Jörg Woidniok, Parteikollege von Landrat Damm und Vorsitzender der Kreistagsfraktion CDU/RB, erklärt auf Nachfrage, dass die Ausreichung von finanziellen Mitteln seitens des Staates stets lange dauern würde. "Die Verfahren sind oft kompliziert, und insbesondere die Sommerzeit trägt nicht unbedingt zu einer raschen Bearbeitung bei. Aber irgendwann müssen die Mitarbeiter an den verantwortlichen Stellen ja auch einmal Urlaub machen, oder?", so Woidniok. Er habe keinen Zweifel, dass die Verantwortlichen der LMK intensiv mit den Fördermittelgebern zusammenarbeiten und die Projekte vorbereiten. "Im übrigen erwartet unsere Fraktion von der Landkreisverwaltung und der Geschäftsführung der GmbH selbst, dass alles unternommen wird, um das Krankenhaus in Mittweida mit den entsprechenden Außenstellen zukunftsfähig zu machen."

Das erwartet auch die FDP-Kreisrätin und Rochlitzer Ortsgruppenchefin der Partei, Kerstin Arndt. "Wenn Mittweida Bestand haben will, muss dort erweitert werden. Selbst dann wird es angesichts der Konkurrenz nahegelegener Krankenhäuser schwer", sagt sie. Gleichzeitig erwarte sie, dass am Pflege- und Gesundheitszentrum in Rochlitz ohne Abstriche festgehalten wird. "Denn das wurde uns seit 2014 versprochen." Über die wenigen Informationen, die vonseiten des Landratsamtes an die Kreisräte gingen, ärgert sie sich. "Denn auch auf der Straße fragen mich die Leute, wie es weitergeht." Sie hoffe, dass in der Kreistagssitzung im September informiert wird. "Es muss nicht jedes Detail genannt werden, aber ich möchte Informationen zu den Hauptschwerpunkten, wie das Geld eingesetzt werden soll", sagt sie.

Kritik am Agieren der Kreisverwaltung kommt auch von der AfD. Als "intransparent" und "undemokratisch" bezeichnete Kreisrätin Romy Penz das Vorgehen.
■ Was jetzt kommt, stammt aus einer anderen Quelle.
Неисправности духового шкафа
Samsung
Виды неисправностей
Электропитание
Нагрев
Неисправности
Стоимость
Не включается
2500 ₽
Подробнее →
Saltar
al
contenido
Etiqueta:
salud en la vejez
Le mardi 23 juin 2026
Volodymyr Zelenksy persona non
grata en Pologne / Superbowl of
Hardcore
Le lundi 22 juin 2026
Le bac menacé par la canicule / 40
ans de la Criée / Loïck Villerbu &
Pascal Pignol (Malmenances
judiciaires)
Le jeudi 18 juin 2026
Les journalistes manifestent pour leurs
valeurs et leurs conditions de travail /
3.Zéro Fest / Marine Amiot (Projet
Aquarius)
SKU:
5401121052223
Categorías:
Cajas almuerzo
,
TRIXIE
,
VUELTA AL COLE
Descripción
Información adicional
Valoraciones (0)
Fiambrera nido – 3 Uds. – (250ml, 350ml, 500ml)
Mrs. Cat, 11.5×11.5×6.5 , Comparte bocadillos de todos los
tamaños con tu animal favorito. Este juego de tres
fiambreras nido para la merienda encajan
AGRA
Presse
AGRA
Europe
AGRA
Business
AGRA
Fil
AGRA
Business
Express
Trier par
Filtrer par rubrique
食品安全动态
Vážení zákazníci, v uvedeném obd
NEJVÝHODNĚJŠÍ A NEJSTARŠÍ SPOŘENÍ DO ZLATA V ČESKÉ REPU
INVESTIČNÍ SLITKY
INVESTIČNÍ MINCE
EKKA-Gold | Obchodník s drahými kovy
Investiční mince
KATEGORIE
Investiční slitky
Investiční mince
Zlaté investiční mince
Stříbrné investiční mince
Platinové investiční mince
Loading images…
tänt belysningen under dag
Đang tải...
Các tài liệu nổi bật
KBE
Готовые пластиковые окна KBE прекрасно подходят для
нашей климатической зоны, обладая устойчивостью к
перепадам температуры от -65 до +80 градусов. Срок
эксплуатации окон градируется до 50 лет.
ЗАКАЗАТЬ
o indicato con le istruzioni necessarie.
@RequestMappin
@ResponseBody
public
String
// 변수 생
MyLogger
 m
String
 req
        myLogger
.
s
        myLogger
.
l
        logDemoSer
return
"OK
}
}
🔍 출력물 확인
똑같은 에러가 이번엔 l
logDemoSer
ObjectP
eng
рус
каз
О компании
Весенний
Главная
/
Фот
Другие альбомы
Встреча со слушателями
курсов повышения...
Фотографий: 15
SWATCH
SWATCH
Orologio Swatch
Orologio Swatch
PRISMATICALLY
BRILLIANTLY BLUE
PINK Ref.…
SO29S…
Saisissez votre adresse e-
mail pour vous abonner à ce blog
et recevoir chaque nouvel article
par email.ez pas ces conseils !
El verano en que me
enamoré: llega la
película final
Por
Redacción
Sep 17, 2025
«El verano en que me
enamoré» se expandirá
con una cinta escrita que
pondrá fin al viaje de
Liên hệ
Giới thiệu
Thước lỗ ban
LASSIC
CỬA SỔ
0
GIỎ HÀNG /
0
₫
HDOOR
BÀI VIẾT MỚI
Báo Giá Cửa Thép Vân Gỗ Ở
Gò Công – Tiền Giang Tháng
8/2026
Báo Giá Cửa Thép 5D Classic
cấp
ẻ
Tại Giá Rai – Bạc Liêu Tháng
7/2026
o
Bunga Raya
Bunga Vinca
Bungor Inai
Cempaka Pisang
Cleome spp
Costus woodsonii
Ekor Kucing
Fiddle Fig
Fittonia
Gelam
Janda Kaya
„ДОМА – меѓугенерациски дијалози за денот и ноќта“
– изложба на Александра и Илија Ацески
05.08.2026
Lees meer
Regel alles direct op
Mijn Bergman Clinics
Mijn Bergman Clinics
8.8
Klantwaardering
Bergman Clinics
Gleichzeitig sorgt sie sich, dass für die LMK nach der Erweiterung nicht genug medizinisches Personal gefunden werden könnte. "Wir haben im Gesundheitswesen einen Fachkräftemangel", sagte sie und bekräftigte ihre Kritik an den 2017 vorgenommenen Lohnkürzungen bei den LMK-Beschäftigten. Sie hatten auf einen Teil ihres Gehaltes verzichtet, damit die in wirtschaftliche Schieflage geratene LMK stabilisiert werden konnte.

Daran übt auch die Kreisvorsitzende der Linken, Marika Tändler-Walenta, erneut Kritik. Zur Zukunft der LMK fordert sie Transparenz. "Vor allem gegenüber den Mitarbeitern, die eine Lohnkürzung akzeptiert haben, wäre das nicht nur ein Zeichen von Respekt, sondern eines der künftigen Zusammenarbeit."


Kommentar: Unseraller Geld

Das Landratsamt bekommt 15 Millionen Euro, um das Krankenhaus in Mittweida auszubauen und in Rochlitz eine ambulante medizinische Versorgung bereitstellen zu können. Dieses Geld ist zu großen Teilen auch Steuergeld. Das bedeutet, es ist unser aller Geld. Jeder einzelne von uns hat durch Abgaben einen kleinen Betrag dazugegeben. Das Schweigen des Landratsamtes über die Verwendung der 15 Millionen Euro ist daher inakzeptabel. Denn jeder Bürger, der Steuern zahlt, hat auch ein Recht darauf, zu erfahren, wie das Geld verwendet wird. Das gehört zu Transparenz und Bürgernähe dazu. Mit ihrem derzeitigen Agieren bestärkt die CDU-geführte Landkreisverwaltung nur diejenigen in ihrer Überzeugung, die behaupten, dass "die da oben ja sowieso machen, was sie wollen".